■ WORK INSTRUCTIONS
Can you switch "slice percentages" to "segment percentages" everywhere it appears in the records below and give them all back, with every other part unchanged?

■ EXTRACTED DATA

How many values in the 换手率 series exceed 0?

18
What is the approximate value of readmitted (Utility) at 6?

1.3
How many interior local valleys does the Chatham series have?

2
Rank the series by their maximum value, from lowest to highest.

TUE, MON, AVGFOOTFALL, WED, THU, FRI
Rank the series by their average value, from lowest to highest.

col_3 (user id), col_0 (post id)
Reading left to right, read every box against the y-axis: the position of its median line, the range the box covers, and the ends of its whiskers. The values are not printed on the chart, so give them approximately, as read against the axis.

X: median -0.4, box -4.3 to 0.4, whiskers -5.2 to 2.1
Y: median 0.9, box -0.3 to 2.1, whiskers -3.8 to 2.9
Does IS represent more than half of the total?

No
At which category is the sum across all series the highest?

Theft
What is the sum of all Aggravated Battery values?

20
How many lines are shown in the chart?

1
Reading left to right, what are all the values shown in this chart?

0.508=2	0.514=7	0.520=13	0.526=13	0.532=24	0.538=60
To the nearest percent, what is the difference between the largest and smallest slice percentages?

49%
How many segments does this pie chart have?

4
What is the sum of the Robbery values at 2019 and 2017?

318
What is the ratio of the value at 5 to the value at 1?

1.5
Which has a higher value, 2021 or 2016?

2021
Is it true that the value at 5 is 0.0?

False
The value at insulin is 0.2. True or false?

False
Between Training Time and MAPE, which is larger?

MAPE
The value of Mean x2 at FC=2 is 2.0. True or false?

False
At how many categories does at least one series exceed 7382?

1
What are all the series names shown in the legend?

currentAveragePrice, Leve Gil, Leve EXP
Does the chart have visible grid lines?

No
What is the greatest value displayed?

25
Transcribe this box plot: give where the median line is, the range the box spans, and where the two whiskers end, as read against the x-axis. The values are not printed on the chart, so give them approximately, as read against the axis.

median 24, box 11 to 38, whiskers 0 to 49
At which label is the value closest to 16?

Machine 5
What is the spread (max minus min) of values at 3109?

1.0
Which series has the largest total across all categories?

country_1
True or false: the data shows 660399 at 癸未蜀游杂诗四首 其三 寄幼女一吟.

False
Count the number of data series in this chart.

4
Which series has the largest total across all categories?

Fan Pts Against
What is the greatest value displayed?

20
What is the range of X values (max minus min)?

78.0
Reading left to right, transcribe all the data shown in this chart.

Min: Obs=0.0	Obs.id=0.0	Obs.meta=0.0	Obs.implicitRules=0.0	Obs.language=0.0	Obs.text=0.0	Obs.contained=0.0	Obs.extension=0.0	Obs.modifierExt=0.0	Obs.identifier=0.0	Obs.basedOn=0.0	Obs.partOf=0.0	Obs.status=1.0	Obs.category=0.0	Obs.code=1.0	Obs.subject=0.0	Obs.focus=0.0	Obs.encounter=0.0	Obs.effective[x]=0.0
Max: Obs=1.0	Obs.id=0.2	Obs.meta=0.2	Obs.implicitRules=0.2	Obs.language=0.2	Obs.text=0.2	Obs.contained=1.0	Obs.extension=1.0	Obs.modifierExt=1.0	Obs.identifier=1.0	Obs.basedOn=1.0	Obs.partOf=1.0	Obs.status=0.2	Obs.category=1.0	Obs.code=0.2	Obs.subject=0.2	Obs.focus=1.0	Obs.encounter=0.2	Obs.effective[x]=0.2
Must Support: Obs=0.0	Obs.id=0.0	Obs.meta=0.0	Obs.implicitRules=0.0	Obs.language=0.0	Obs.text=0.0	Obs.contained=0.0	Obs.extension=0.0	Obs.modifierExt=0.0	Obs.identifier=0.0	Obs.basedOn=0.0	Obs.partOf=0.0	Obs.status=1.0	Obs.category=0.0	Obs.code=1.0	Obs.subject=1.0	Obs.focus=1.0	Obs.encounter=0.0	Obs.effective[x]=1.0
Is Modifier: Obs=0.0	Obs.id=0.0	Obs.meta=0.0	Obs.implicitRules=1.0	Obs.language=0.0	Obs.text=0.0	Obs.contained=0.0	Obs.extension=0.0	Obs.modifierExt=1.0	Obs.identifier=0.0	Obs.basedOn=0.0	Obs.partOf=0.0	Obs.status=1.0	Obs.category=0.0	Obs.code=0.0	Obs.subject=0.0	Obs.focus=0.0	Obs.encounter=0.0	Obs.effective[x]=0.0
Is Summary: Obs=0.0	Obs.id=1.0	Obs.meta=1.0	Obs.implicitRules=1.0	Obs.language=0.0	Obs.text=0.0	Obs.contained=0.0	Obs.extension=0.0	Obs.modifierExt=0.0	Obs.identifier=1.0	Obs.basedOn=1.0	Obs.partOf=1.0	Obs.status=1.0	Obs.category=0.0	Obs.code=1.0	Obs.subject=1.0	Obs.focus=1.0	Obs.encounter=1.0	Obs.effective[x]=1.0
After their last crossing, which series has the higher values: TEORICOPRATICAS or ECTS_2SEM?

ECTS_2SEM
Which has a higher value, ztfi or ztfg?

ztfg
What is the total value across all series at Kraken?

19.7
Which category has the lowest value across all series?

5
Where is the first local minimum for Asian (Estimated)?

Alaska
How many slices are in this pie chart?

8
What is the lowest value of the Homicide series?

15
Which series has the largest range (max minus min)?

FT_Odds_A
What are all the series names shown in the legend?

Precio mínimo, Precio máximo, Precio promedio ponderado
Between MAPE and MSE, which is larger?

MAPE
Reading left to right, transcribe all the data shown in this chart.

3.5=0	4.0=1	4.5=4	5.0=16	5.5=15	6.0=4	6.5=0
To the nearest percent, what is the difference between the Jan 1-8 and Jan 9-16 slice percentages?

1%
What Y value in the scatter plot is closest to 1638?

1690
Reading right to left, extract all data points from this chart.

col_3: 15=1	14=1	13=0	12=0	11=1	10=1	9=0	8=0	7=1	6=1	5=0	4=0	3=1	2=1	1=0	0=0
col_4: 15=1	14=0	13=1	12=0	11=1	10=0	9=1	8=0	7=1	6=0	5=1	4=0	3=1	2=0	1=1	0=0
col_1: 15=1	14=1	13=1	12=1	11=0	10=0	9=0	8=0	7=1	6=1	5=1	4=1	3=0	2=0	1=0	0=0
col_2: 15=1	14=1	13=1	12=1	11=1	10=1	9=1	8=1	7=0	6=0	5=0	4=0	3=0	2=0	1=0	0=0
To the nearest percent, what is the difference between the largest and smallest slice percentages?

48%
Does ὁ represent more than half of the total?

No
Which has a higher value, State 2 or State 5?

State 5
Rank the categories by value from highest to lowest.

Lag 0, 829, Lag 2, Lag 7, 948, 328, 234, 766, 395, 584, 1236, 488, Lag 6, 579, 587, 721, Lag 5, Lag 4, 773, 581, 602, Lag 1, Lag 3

■ SOLUTION TO THIS PROBLEM
How many values in the 换手率 series exceed 0?

18
What is the approximate value of readmitted (Utility) at 6?

1.3
How many interior local valleys does the Chatham series have?

2
Rank the series by their maximum value, from lowest to highest.

TUE, MON, AVGFOOTFALL, WED, THU, FRI
Rank the series by their average value, from lowest to highest.

col_3 (user id), col_0 (post id)
Reading left to right, read every box against the y-axis: the position of its median line, the range the box covers, and the ends of its whiskers. The values are not printed on the chart, so give them approximately, as read against the axis.

X: median -0.4, box -4.3 to 0.4, whiskers -5.2 to 2.1
Y: median 0.9, box -0.3 to 2.1, whiskers -3.8 to 2.9
Does IS represent more than half of the total?

No
At which category is the sum across all series the highest?

Theft
What is the sum of all Aggravated Battery values?

20
How many lines are shown in the chart?

1
Reading left to right, what are all the values shown in this chart?

0.508=2	0.514=7	0.520=13	0.526=13	0.532=24	0.538=60
To the nearest percent, what is the difference between the largest and smallest segment percentages?

49%
How many segments does this pie chart have?

4
What is the sum of the Robbery values at 2019 and 2017?

318
What is the ratio of the value at 5 to the value at 1?

1.5
Which has a higher value, 2021 or 2016?

2021
Is it true that the value at 5 is 0.0?

False
The value at insulin is 0.2. True or false?

False
Between Training Time and MAPE, which is larger?

MAPE
The value of Mean x2 at FC=2 is 2.0. True or false?

False
At how many categories does at least one series exceed 7382?

1
What are all the series names shown in the legend?

currentAveragePrice, Leve Gil, Leve EXP
Does the chart have visible grid lines?

No
What is the greatest value displayed?

25
Transcribe this box plot: give where the median line is, the range the box spans, and where the two whiskers end, as read against the x-axis. The values are not printed on the chart, so give them approximately, as read against the axis.

median 24, box 11 to 38, whiskers 0 to 49
At which label is the value closest to 16?

Machine 5
What is the spread (max minus min) of values at 3109?

1.0
Which series has the largest total across all categories?

country_1
True or false: the data shows 660399 at 癸未蜀游杂诗四首 其三 寄幼女一吟.

False
Count the number of data series in this chart.

4
Which series has the largest total across all categories?

Fan Pts Against
What is the greatest value displayed?

20
What is the range of X values (max minus min)?

78.0
Reading left to right, transcribe all the data shown in this chart.

Min: Obs=0.0	Obs.id=0.0	Obs.meta=0.0	Obs.implicitRules=0.0	Obs.language=0.0	Obs.text=0.0	Obs.contained=0.0	Obs.extension=0.0	Obs.modifierExt=0.0	Obs.identifier=0.0	Obs.basedOn=0.0	Obs.partOf=0.0	Obs.status=1.0	Obs.category=0.0	Obs.code=1.0	Obs.subject=0.0	Obs.focus=0.0	Obs.encounter=0.0	Obs.effective[x]=0.0
Max: Obs=1.0	Obs.id=0.2	Obs.meta=0.2	Obs.implicitRules=0.2	Obs.language=0.2	Obs.text=0.2	Obs.contained=1.0	Obs.extension=1.0	Obs.modifierExt=1.0	Obs.identifier=1.0	Obs.basedOn=1.0	Obs.partOf=1.0	Obs.status=0.2	Obs.category=1.0	Obs.code=0.2	Obs.subject=0.2	Obs.focus=1.0	Obs.encounter=0.2	Obs.effective[x]=0.2
Must Support: Obs=0.0	Obs.id=0.0	Obs.meta=0.0	Obs.implicitRules=0.0	Obs.language=0.0	Obs.text=0.0	Obs.contained=0.0	Obs.extension=0.0	Obs.modifierExt=0.0	Obs.identifier=0.0	Obs.basedOn=0.0	Obs.partOf=0.0	Obs.status=1.0	Obs.category=0.0	Obs.code=1.0	Obs.subject=1.0	Obs.focus=1.0	Obs.encounter=0.0	Obs.effective[x]=1.0
Is Modifier: Obs=0.0	Obs.id=0.0	Obs.meta=0.0	Obs.implicitRules=1.0	Obs.language=0.0	Obs.text=0.0	Obs.contained=0.0	Obs.extension=0.0	Obs.modifierExt=1.0	Obs.identifier=0.0	Obs.basedOn=0.0	Obs.partOf=0.0	Obs.status=1.0	Obs.category=0.0	Obs.code=0.0	Obs.subject=0.0	Obs.focus=0.0	Obs.encounter=0.0	Obs.effective[x]=0.0
Is Summary: Obs=0.0	Obs.id=1.0	Obs.meta=1.0	Obs.implicitRules=1.0	Obs.language=0.0	Obs.text=0.0	Obs.contained=0.0	Obs.extension=0.0	Obs.modifierExt=0.0	Obs.identifier=1.0	Obs.basedOn=1.0	Obs.partOf=1.0	Obs.status=1.0	Obs.category=0.0	Obs.code=1.0	Obs.subject=1.0	Obs.focus=1.0	Obs.encounter=1.0	Obs.effective[x]=1.0
After their last crossing, which series has the higher values: TEORICOPRATICAS or ECTS_2SEM?

ECTS_2SEM
Which has a higher value, ztfi or ztfg?

ztfg
What is the total value across all series at Kraken?

19.7
Which category has the lowest value across all series?

5
Where is the first local minimum for Asian (Estimated)?

Alaska
How many slices are in this pie chart?

8
What is the lowest value of the Homicide series?

15
Which series has the largest range (max minus min)?

FT_Odds_A
What are all the series names shown in the legend?

Precio mínimo, Precio máximo, Precio promedio ponderado
Between MAPE and MSE, which is larger?

MAPE
Reading left to right, transcribe all the data shown in this chart.

3.5=0	4.0=1	4.5=4	5.0=16	5.5=15	6.0=4	6.5=0
To the nearest percent, what is the difference between the Jan 1-8 and Jan 9-16 segment percentages?

1%
What Y value in the scatter plot is closest to 1638?

1690
Reading right to left, extract all data points from this chart.

col_3: 15=1	14=1	13=0	12=0	11=1	10=1	9=0	8=0	7=1	6=1	5=0	4=0	3=1	2=1	1=0	0=0
col_4: 15=1	14=0	13=1	12=0	11=1	10=0	9=1	8=0	7=1	6=0	5=1	4=0	3=1	2=0	1=1	0=0
col_1: 15=1	14=1	13=1	12=1	11=0	10=0	9=0	8=0	7=1	6=1	5=1	4=1	3=0	2=0	1=0	0=0
col_2: 15=1	14=1	13=1	12=1	11=1	10=1	9=1	8=1	7=0	6=0	5=0	4=0	3=0	2=0	1=0	0=0
To the nearest percent, what is the difference between the largest and smallest segment percentages?

48%
Does ὁ represent more than half of the total?

No
Which has a higher value, State 2 or State 5?

State 5
Rank the categories by value from highest to lowest.

Lag 0, 829, Lag 2, Lag 7, 948, 328, 234, 766, 395, 584, 1236, 488, Lag 6, 579, 587, 721, Lag 5, Lag 4, 773, 581, 602, Lag 1, Lag 3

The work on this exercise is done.